Le climat est naturellement instable.
Les météorologues, dont les statistiques ne remontent guère à plus d'un
siècle, ne sont pas en mesure de confirmer scientifiquement que le climat se
dérègle depuis quelques années. Cependant, d'autres observations, faites en
différents points du globe, ont convaincu la plupart des scientifiques du
risque que nous courons : celui d'un rapide réchauffement du climat.

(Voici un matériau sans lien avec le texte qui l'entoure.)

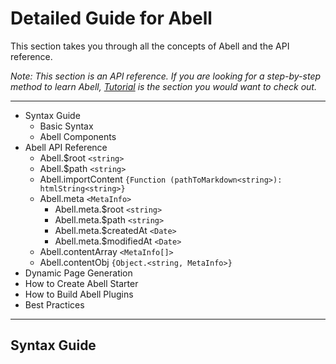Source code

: # Detailed Guide for Abell

This section takes you through all the concepts of Abell and the API reference.

*Note: This section is an API reference. If you are looking for a step-by-step method to learn Abell, [Tutorial]({{Abell.$root}}/tutorial/create-portfolio) is the section you would want to check out.*


---
- Syntax Guide
  - Basic Syntax
  - Abell Components
- Abell API Reference
  - Abell.$root `<string>`
  - Abell.$path `<string>`
  - Abell.importContent `{Function (pathToMarkdown<string>): htmlString<string>}`
  - Abell.meta `<MetaInfo>`
    - Abell.meta.$root `<string>`
    - Abell.meta.$path `<string>`
    - Abell.meta.$createdAt `<Date>`
    - Abell.meta.$modifiedAt `<Date>`
  - Abell.contentArray `<MetaInfo[]>`
  - Abell.contentObj `{Object.<string, MetaInfo>}`
- Dynamic Page Generation
- How to Create Abell Starter
- How to Build Abell Plugins
- Best Practices
---

## Syntax Guide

Les manifestations organisées par le Conseil général du Bas-Rhin le 5 octobre
2002 à Strasbourg sur le thème " Mon climat, ma planète ", après
la conférence internationale de Johannesbourg, montrent que cette inquiétude
est partagée par les décideurs. Mais comme ces dirigeants sont des élus et
que leurs électeurs sont, dans leur immense majorité, beaucoup moins bien
informés qu'eux, l'adoption de mesures préventives, forcément impopulaires,
sera difficile.
Où est donc le danger ?
La Terre n'est pas un thermostat bien réglé. La vie à l'air libre n'y est
possible que grâce à un effet de serre bien dosé, qui maintient la
température moyenne et ses fluctuations à des valeurs supportables, à la
surface du globe. La vapeur d'eau et le gaz carbonique (CO2) y jouent un rôle
décisif.
La Vie a bien failli s'éteindre à plusieurs reprises, depuis 3 milliards
d'années, en particulier à cause des changements climatiques, dont les causes
nous échappent. On peut y voir l'effet d'un changement de l'orbite terrestre ou
de l'inclinaison du globe, d'un volcanisme intense, d'une brusque libération du
méthane (un autre gaz à effet de serre) enfoui dans les sédiments marins, de
variations dans le couvert végétal des continents, de la formation de
plusieurs continents à partir d'un seul continent primitif, ou de la formation
de l'océan Atlantique et de l'apparition de nouveaux courants marins.
Nos connaissances sont plus précises pour la période des glaciations qui se
succèdent depuis 3 millions d'années, surtout la dernière (de -120 000 à -10
000 ans), grâce aux renseignements tirés de l'étude des calottes glaciaires
(Antarctique, Groënland), de l'étude du squelette des coraux et des
foraminifères fossiles, et des sédiments du fond des océans.
Au maximum de cette dernière glaciation (de -30 000 à -19 000 ans), le niveau
des océans était à 130 m plus bas. Si les calottes glaciaires actuelles
fondaient, il monterait de près de 100 m, une éventualité purement
théorique, car tout le fonctionnement de l'atmosphère, des océans et des
continents (végétation) serait changé. Néanmoins, le niveau moyen des
océans a monté en un siècle d'environ 25 cm et continue de monter d'environ
2,5 mm par an, ce qui constitue déjà une menace pour les pays plats et les
ports. Il faut également tenir compte de la dilatation due à l'augmentation de
la température des eaux de surface, qui peut conduire, d'après les prévisions
actuelles (encore floues) à 30 cm de plus.
La température moyenne à la surface de la Terre a augmenté de 0,6° C depuis
un siècle, atteignant le plus haut niveau depuis mille ans. Les prévisions
font état, selon les modèles mathématiques retenus pour simuler le
fonctionnement de l'atmosphère, d'une augmentation éventuelle de 1,5 à 6° C
vers 2100, mais les modifications associées des courants marins (le Gulf Stream,
entre autres) pourraient tout aussi bien nous faire entrer dans une nouvelle
phase de refroidissement. D'où la nécessité d'un renforcement de la recherche
en météorologie, climatologie et physique de l'atmosphère, pour mieux
prévoir cet avenir.
En attendant, et pour que nos enfants ou petits-enfants ne soient pas les
victimes d'un réchauffement climatique aux conséquences catastrophiques pour
toute l'humanité, la réduction des émissions des gaz à effet de serre
produits en excès par l'humanité est devenue urgente : CO2 (combustibles
fossiles, bois), méthane (élevage et rizières), chlorofluorocarbones (CFC)
encore stockés dans les circuits réfrigérants, etc. Une nouvelle
responsabilité pour nos gouvernants, mais aussi pour chacun d'entre nous.